JOB → Starting at the first line of the data, print each line verbatim up to and including the line bearing "recurrent networks may", omitting pictures.

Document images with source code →
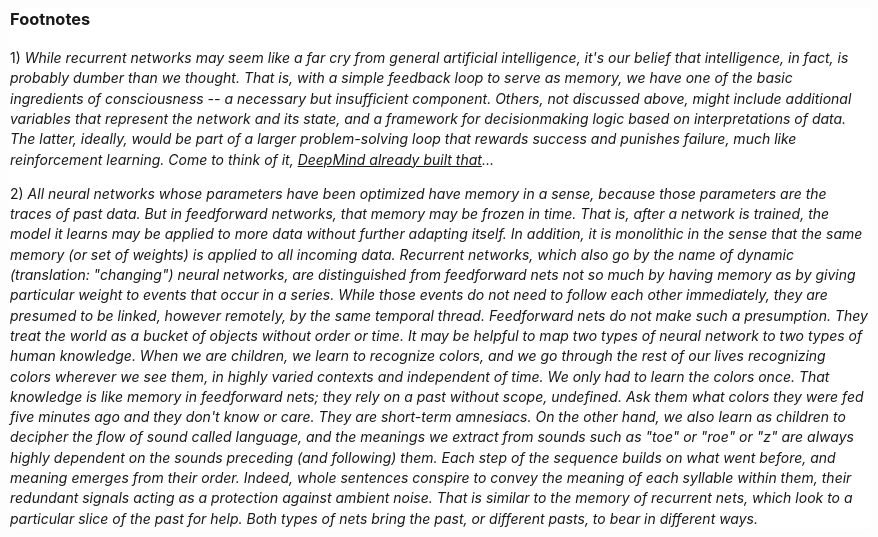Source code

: ### Footnotes

<a name="one">1)</a> *While recurrent networks may seem like a far cry from general artificial intelligence, it's our belief that intelligence, in fact, is probably dumber than we thought. That is, with a simple feedback loop to serve as memory, we have one of the basic ingredients of consciousness -- a necessary but insufficient component. Others, not discussed  above, might include additional variables that represent the network and its state, and a framework for decisionmaking logic based on interpretations of data. The latter, ideally, would be part of a larger problem-solving loop that rewards success and punishes failure, much like reinforcement learning. Come to think of it, [DeepMind already built that](https://www.cs.toronto.edu/~vmnih/docs/dqn.pdf)...*

<a name="two">2)</a> *All neural networks whose parameters have been optimized have memory in a sense, because those parameters are the traces of past data. But in feedforward networks, that memory may be frozen in time. That is, after a network is trained, the model it learns may be applied to more data without further adapting itself. In addition, it is monolithic in the sense that the same memory (or set of weights) is applied to all incoming data. Recurrent networks, which also go by the name of dynamic (translation: "changing") neural networks, are distinguished from feedforward nets not so much by having memory as by giving particular weight to events that occur in a series. While those events do not  need to follow each other immediately, they are presumed to be linked, however remotely, by the same temporal thread. Feedforward nets do not make such a presumption. They treat the world as a bucket of objects without order or time. It may be helpful to map two types of neural network to two types of human knowledge. When we are children, we learn to recognize colors, and we go through the rest of our lives recognizing colors wherever we see them, in highly varied contexts and independent of time. We only had to learn the colors once. That knowledge is like memory in feedforward nets; they rely on a past without scope, undefined. Ask them what colors they were fed five minutes ago and they don't know or care. They are short-term amnesiacs. On the other hand, we also learn as children to decipher the flow of sound called language, and the meanings we extract from sounds such as "toe" or "roe" or "z" are always highly dependent on the sounds preceding (and following) them. Each step of the sequence builds on what went before, and meaning emerges from their order. Indeed, whole sentences conspire to convey the meaning of each syllable within them, their redundant signals acting as a protection against ambient noise. That is similar to the memory of recurrent nets, which look to a particular slice of the past for help. Both types of nets bring the past, or different pasts, to bear in different ways.* 


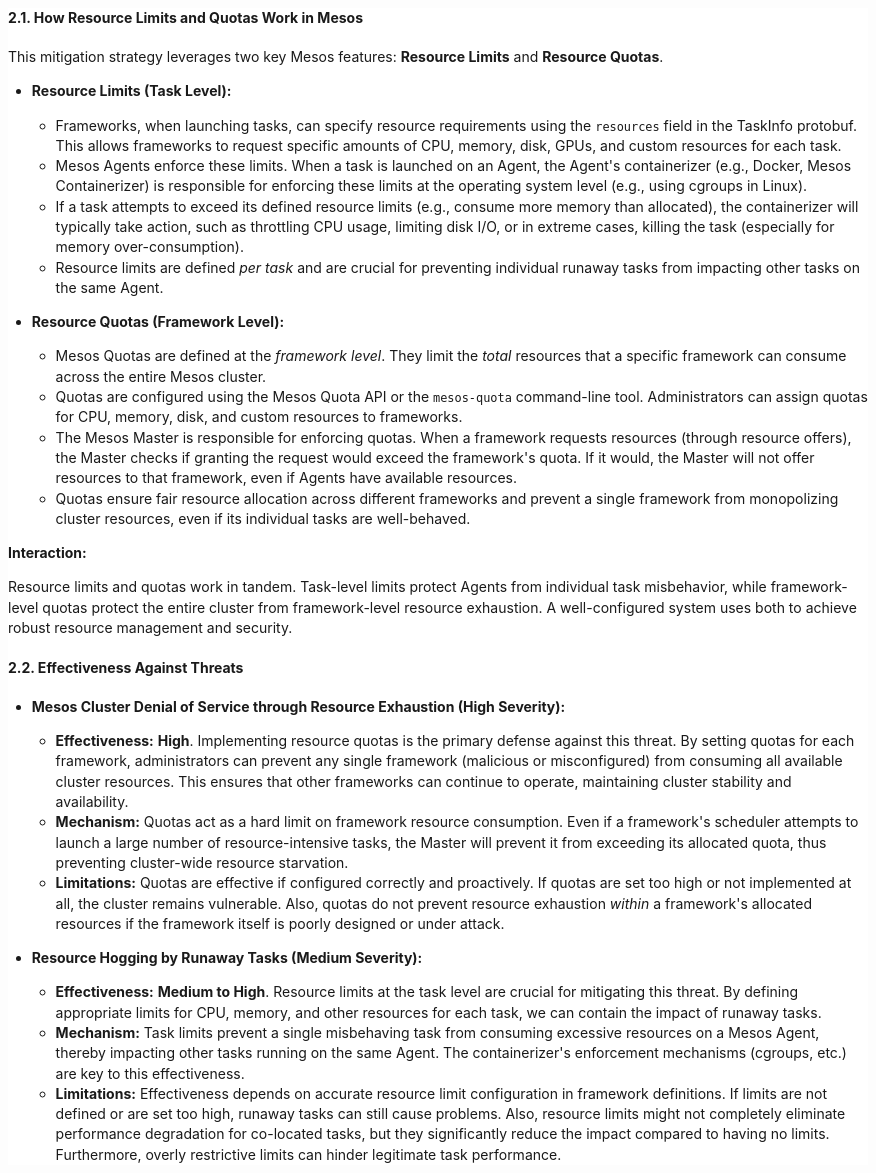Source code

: #### 2.1. How Resource Limits and Quotas Work in Mesos

This mitigation strategy leverages two key Mesos features: **Resource Limits** and **Resource Quotas**.

*   **Resource Limits (Task Level):**
    *   Frameworks, when launching tasks, can specify resource requirements using the `resources` field in the TaskInfo protobuf. This allows frameworks to request specific amounts of CPU, memory, disk, GPUs, and custom resources for each task.
    *   Mesos Agents enforce these limits. When a task is launched on an Agent, the Agent's containerizer (e.g., Docker, Mesos Containerizer) is responsible for enforcing these limits at the operating system level (e.g., using cgroups in Linux).
    *   If a task attempts to exceed its defined resource limits (e.g., consume more memory than allocated), the containerizer will typically take action, such as throttling CPU usage, limiting disk I/O, or in extreme cases, killing the task (especially for memory over-consumption).
    *   Resource limits are defined *per task* and are crucial for preventing individual runaway tasks from impacting other tasks on the same Agent.

*   **Resource Quotas (Framework Level):**
    *   Mesos Quotas are defined at the *framework level*. They limit the *total* resources that a specific framework can consume across the entire Mesos cluster.
    *   Quotas are configured using the Mesos Quota API or the `mesos-quota` command-line tool.  Administrators can assign quotas for CPU, memory, disk, and custom resources to frameworks.
    *   The Mesos Master is responsible for enforcing quotas. When a framework requests resources (through resource offers), the Master checks if granting the request would exceed the framework's quota. If it would, the Master will not offer resources to that framework, even if Agents have available resources.
    *   Quotas ensure fair resource allocation across different frameworks and prevent a single framework from monopolizing cluster resources, even if its individual tasks are well-behaved.

**Interaction:**

Resource limits and quotas work in tandem. Task-level limits protect Agents from individual task misbehavior, while framework-level quotas protect the entire cluster from framework-level resource exhaustion.  A well-configured system uses both to achieve robust resource management and security.

#### 2.2. Effectiveness Against Threats

*   **Mesos Cluster Denial of Service through Resource Exhaustion (High Severity):**
    *   **Effectiveness:**  **High**. Implementing resource quotas is the primary defense against this threat. By setting quotas for each framework, administrators can prevent any single framework (malicious or misconfigured) from consuming all available cluster resources. This ensures that other frameworks can continue to operate, maintaining cluster stability and availability.
    *   **Mechanism:** Quotas act as a hard limit on framework resource consumption. Even if a framework's scheduler attempts to launch a large number of resource-intensive tasks, the Master will prevent it from exceeding its allocated quota, thus preventing cluster-wide resource starvation.
    *   **Limitations:** Quotas are effective if configured correctly and proactively. If quotas are set too high or not implemented at all, the cluster remains vulnerable.  Also, quotas do not prevent resource exhaustion *within* a framework's allocated resources if the framework itself is poorly designed or under attack.

*   **Resource Hogging by Runaway Tasks (Medium Severity):**
    *   **Effectiveness:** **Medium to High**. Resource limits at the task level are crucial for mitigating this threat. By defining appropriate limits for CPU, memory, and other resources for each task, we can contain the impact of runaway tasks.
    *   **Mechanism:** Task limits prevent a single misbehaving task from consuming excessive resources on a Mesos Agent, thereby impacting other tasks running on the same Agent. The containerizer's enforcement mechanisms (cgroups, etc.) are key to this effectiveness.
    *   **Limitations:** Effectiveness depends on accurate resource limit configuration in framework definitions. If limits are not defined or are set too high, runaway tasks can still cause problems.  Also, resource limits might not completely eliminate performance degradation for co-located tasks, but they significantly reduce the impact compared to having no limits.  Furthermore, overly restrictive limits can hinder legitimate task performance.
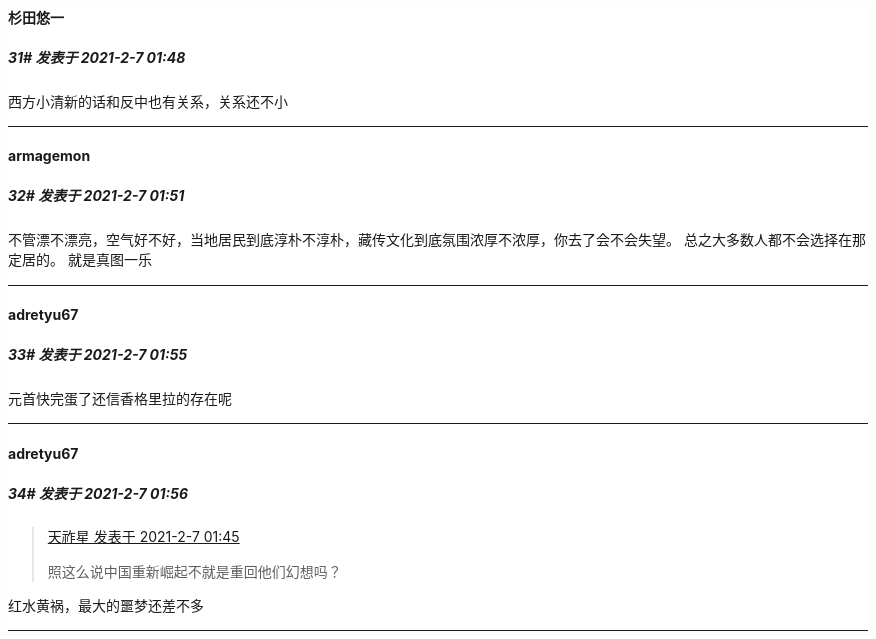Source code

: ####  杉田悠一  
##### 31#       发表于 2021-2-7 01:48




西方小清新的话和反中也有关系，关系还不小







*****

####  armagemon  
##### 32#       发表于 2021-2-7 01:51




不管漂不漂亮，空气好不好，当地居民到底淳朴不淳朴，藏传文化到底氛围浓厚不浓厚，你去了会不会失望。
总之大多数人都不会选择在那定居的。
就是真图一乐







*****

####  adretyu67  
##### 33#       发表于 2021-2-7 01:55




元首快完蛋了还信香格里拉的存在呢







*****

####  adretyu67  
##### 34#       发表于 2021-2-7 01:56



<blockquote><a href="httphttps://bbs.saraba1st.com/2b/forum.php?mod=redirect&amp;goto=findpost&amp;pid=50261648&amp;ptid=1986661" target="_blank">天祚星 发表于 2021-2-7 01:45</a>

照这么说中国重新崛起不就是重回他们幻想吗？</blockquote>
红水黄祸，最大的噩梦还差不多







*****
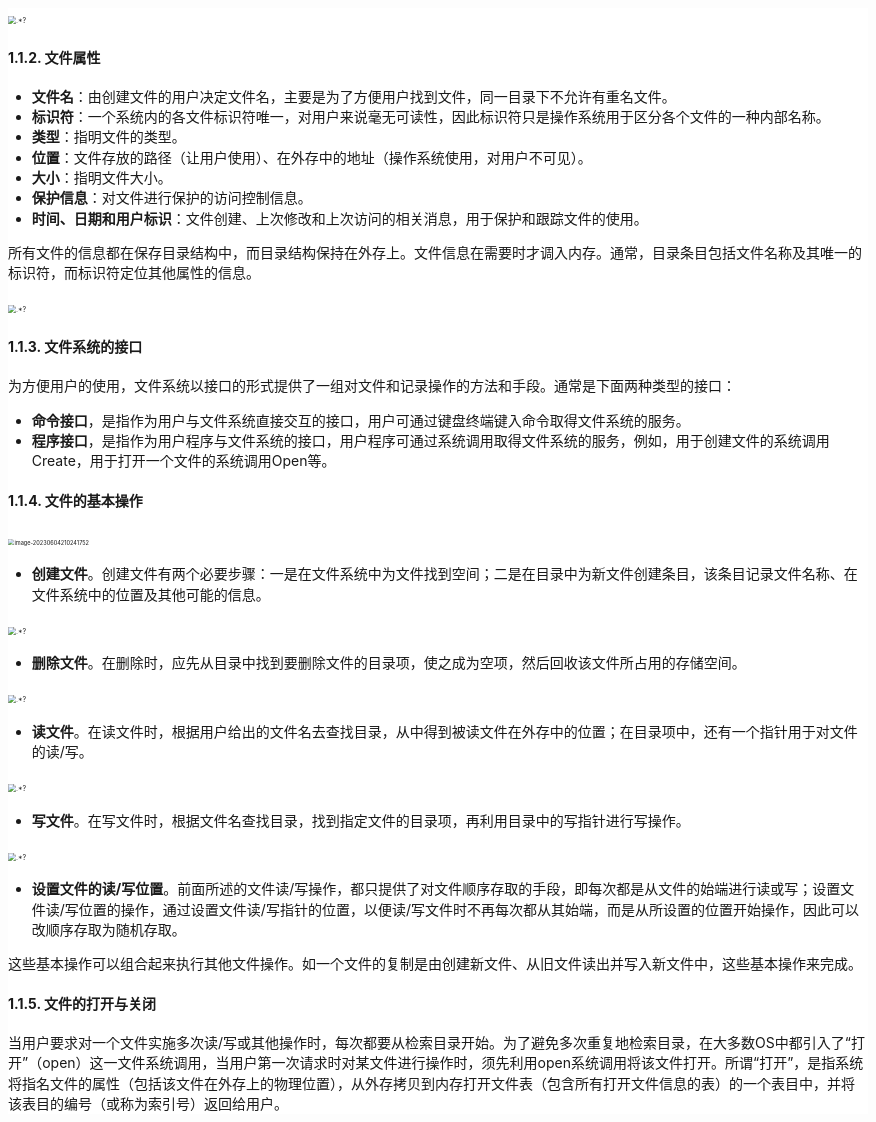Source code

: <img src="https://cdn.jsdelivr.net/gh/ZeirSor/picgo_img@main/202307211859075.png" alt=".*?" style="zoom: 50%;" />

#### 1.1.2. 文件属性

+ **文件名**：由创建文件的用户决定文件名，主要是为了方便用户找到文件，同一目录下不允许有重名文件。
+ **标识符**：一个系统内的各文件标识符唯一，对用户来说毫无可读性，因此标识符只是操作系统用于区分各个文件的一种内部名称。
+ **类型**：指明文件的类型。
+ **位置**：文件存放的路径（让用户使用）、在外存中的地址（操作系统使用，对用户不可见）。
+ **大小**：指明文件大小。
+ **保护信息**：对文件进行保护的访问控制信息。
+ **时间、日期和用户标识**：文件创建、上次修改和上次访问的相关消息，用于保护和跟踪文件的使用。


所有文件的信息都在保存目录结构中，而目录结构保持在外存上。文件信息在需要时才调入内存。通常，目录条目包括文件名称及其唯一的标识符，而标识符定位其他属性的信息。 

<img src="https://cdn.jsdelivr.net/gh/ZeirSor/picgo_img@main/202307211900325.png" alt=".*?" style="zoom:50%;" />


#### 1.1.3. 文件系统的接口


为方便用户的使用，文件系统以接口的形式提供了一组对文件和记录操作的方法和手段。通常是下面两种类型的接口：


+ **命令接口**，是指作为用户与文件系统直接交互的接口，用户可通过键盘终端键入命令取得文件系统的服务。
+ **程序接口**，是指作为用户程序与文件系统的接口，用户程序可通过系统调用取得文件系统的服务，例如，用于创建文件的系统调用Create，用于打开一个文件的系统调用Open等。

#### 1.1.4. 文件的基本操作

<img src="https://cdn.jsdelivr.net/gh/ZeirSor/picgo_img@main/202306042102966.png" alt="image-20230604210241752" style="zoom: 40%;" />

+  **创建文件**。创建文件有两个必要步骤：一是在文件系统中为文件找到空间；二是在目录中为新文件创建条目，该条目记录文件名称、在文件系统中的位置及其他可能的信息。 

<img src="https://cdn.jsdelivr.net/gh/ZeirSor/picgo_img@main/202307211901802.png" alt=".*?" style="zoom: 50%;" />

+  **删除文件**。在删除时，应先从目录中找到要删除文件的目录项，使之成为空项，然后回收该文件所占用的存储空间。 

<img src="https://cdn.jsdelivr.net/gh/ZeirSor/picgo_img@main/202307211901381.png" alt=".*?" style="zoom:50%;" />

+  **读文件**。在读文件时，根据用户给出的文件名去查找目录，从中得到被读文件在外存中的位置；在目录项中，还有一个指针用于对文件的读/写。 

<img src="https://cdn.jsdelivr.net/gh/ZeirSor/picgo_img@main/202307211902586.png" alt=".*?" style="zoom:50%;" />

+  **写文件**。在写文件时，根据文件名查找目录，找到指定文件的目录项，再利用目录中的写指针进行写操作。 

<img src="https://cdn.jsdelivr.net/gh/ZeirSor/picgo_img@main/202307211902966.png" alt=".*?" style="zoom:50%;" />

+  **设置文件的读/写位置**。前面所述的文件读/写操作，都只提供了对文件顺序存取的手段，即每次都是从文件的始端进行读或写；设置文件读/写位置的操作，通过设置文件读/写指针的位置，以便读/写文件时不再每次都从其始端，而是从所设置的位置开始操作，因此可以改顺序存取为随机存取。 


这些基本操作可以组合起来执行其他文件操作。如一个文件的复制是由创建新文件、从旧文件读出并写入新文件中，这些基本操作来完成。

#### 1.1.5. 文件的打开与关闭

当用户要求对一个文件实施多次读/写或其他操作时，每次都要从检索目录开始。为了避免多次重复地检索目录，在大多数OS中都引入了“打开”（open）这一文件系统调用，当用户第一次请求时对某文件进行操作时，须先利用open系统调用将该文件打开。所谓“打开”，是指系统将指名文件的属性（包括该文件在外存上的物理位置），从外存拷贝到内存打开文件表（包含所有打开文件信息的表）的一个表目中，并将该表目的编号（或称为索引号）返回给用户。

RESPONSE AREA →
Source code

: ### Footnotes

<a name="one">1)</a> *While recurrent networks may seem like a far cry from general artificial intelligence, it's our belief that intelligence, in fact, is probably dumber than we thought. That is, with a simple feedback loop to serve as memory, we have one of the basic ingredients of consciousness -- a necessary but insufficient component. Others, not discussed  above, might include additional variables that represent the network and its state, and a framework for decisionmaking logic based on interpretations of data. The latter, ideally, would be part of a larger problem-solving loop that rewards success and punishes failure, much like reinforcement learning. Come to think of it, [DeepMind already built that](https://www.cs.toronto.edu/~vmnih/docs/dqn.pdf)...*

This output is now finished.